Strategic Income Outlook
“Told by an Idiot, Full of Sound and Fury, Signifying Nothing”…or Does It?
Strategic Income Outlook
Written in 1606, Shakespeare’s words are just as relevant today. Tweets and eye-catching headlines dominate the news cycle and many conversations, but when you parse them for impactful content, you realize it’s mostly just white noise. Heated debates about whether the Federal Reserve (the Fed) will raise the fed funds rate three, four or more times this year, the constant bloviating by politicians, inflation fears, Twitter battles, grandstanding on North Korea, DACA or the belligerent posturing during the NAFTA negotiations have thus far caused mostly ephemeral reactions and carry no lasting economic impact – the final resolutions have generally been tamer than the brash and furious onsets. Despite these distractions, the economy continues to grow, and in general life goes on. Business leaders and many in government around the world get the joke and are acting rationally. Namely, they are controlling what they have the power to oversee and not focusing on what they cannot. Gross Domestic Product (GDP) growth is rising steadily and inflation is brewing but is not yet a danger. Tax cuts are feeding through the economy, and as the Fed hikes are pushing short-term interest rates higher, savers are finally earning a reasonable return on their cash. Investors would do well to ignore the false signals, tune out the noisy distortions of the facts and focus on what really matters.
As we pointed out in our January 2018 Outlook, the Fed is nonplussed about the causes of inflation and how to control it. Nonetheless, they have pumped the economy full of liquidity since the great financial crisis of 2008 in an attempt to prevent a further meltdown and to generate growth above their 2% target. Success is finally at hand, but rather than causing celebration it seems to have only engendered more hand wringing. As we mentioned last quarter, and our colleague, Eddy Vataru, highlighted on Osterweis.com, two statistical indicators the Fed utilizes – the Underlying Inflation Gauge (UIG) and the Fed Dot Plot – are both indicating continued growth. Heightened inflation often follows accelerating growth and since inflation is generally the single largest factor on the Fed’s watch list, given its dual mandate of stable prices and full employment, it bears further examination.
The widely followed Consumer Price Index (CPI) has risen 2.2% over the last twelve months, which is above the Fed’s annual inflation target rate of 2%. The UIG, which has some predictive elements in it, was 3.06% for February, an increase from the upwardly revised 3.01% seen in January. With both measures well above the 2% target, don’t be surprised if the Fed raises its inflation target! We are closely watching several factors that could contribute to a rising level of prices.
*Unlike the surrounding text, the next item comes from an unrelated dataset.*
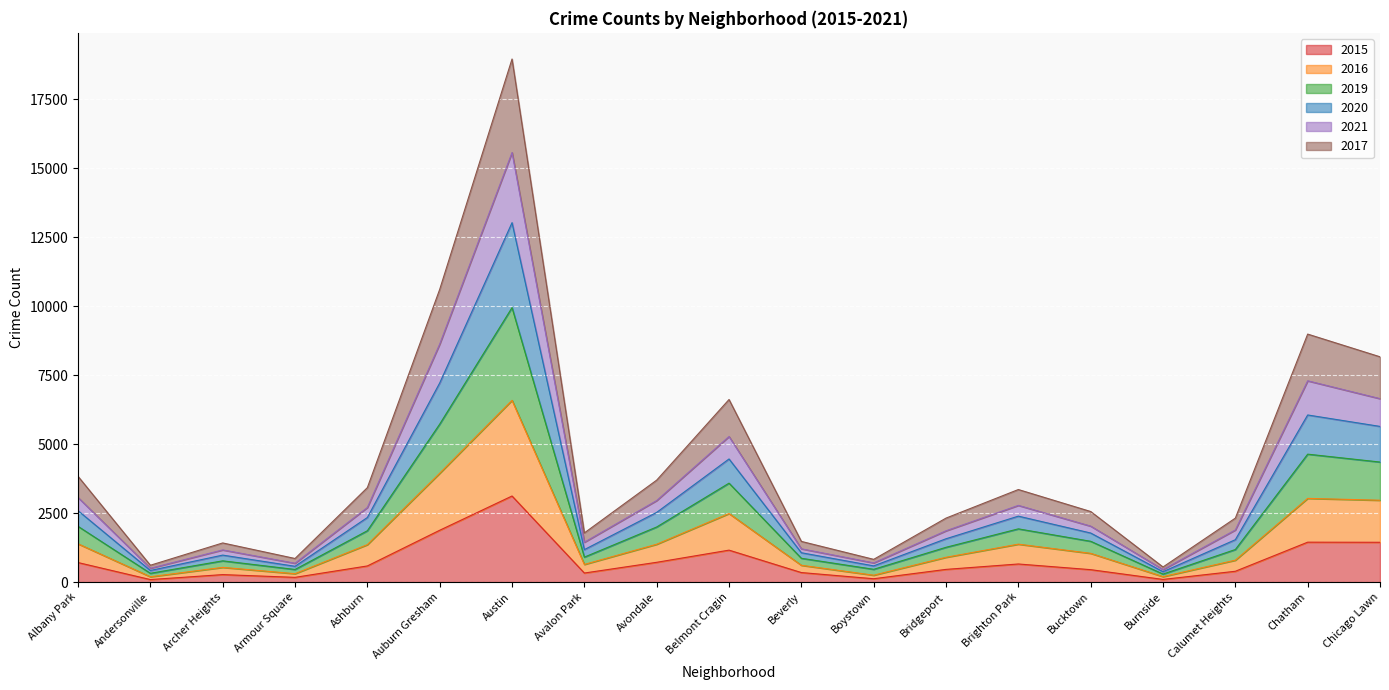

The value of 2015 at Auburn Gresham is 1878. True or false?

True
One is transportation. Company after company has confirmed on year-end earnings calls that the rising cost of shipping goods to market is becoming a problem. Tougher regulations and a demographic shift away from trucking jobs have created a shortage of long-haul truck drivers in the U.S., and this has driven up costs. So far, companies have mostly absorbed this increase, but that can only last for so long. As they look to pass along these costs, their customers will have little recourse but to also pass them on to consumers in the form of higher prices.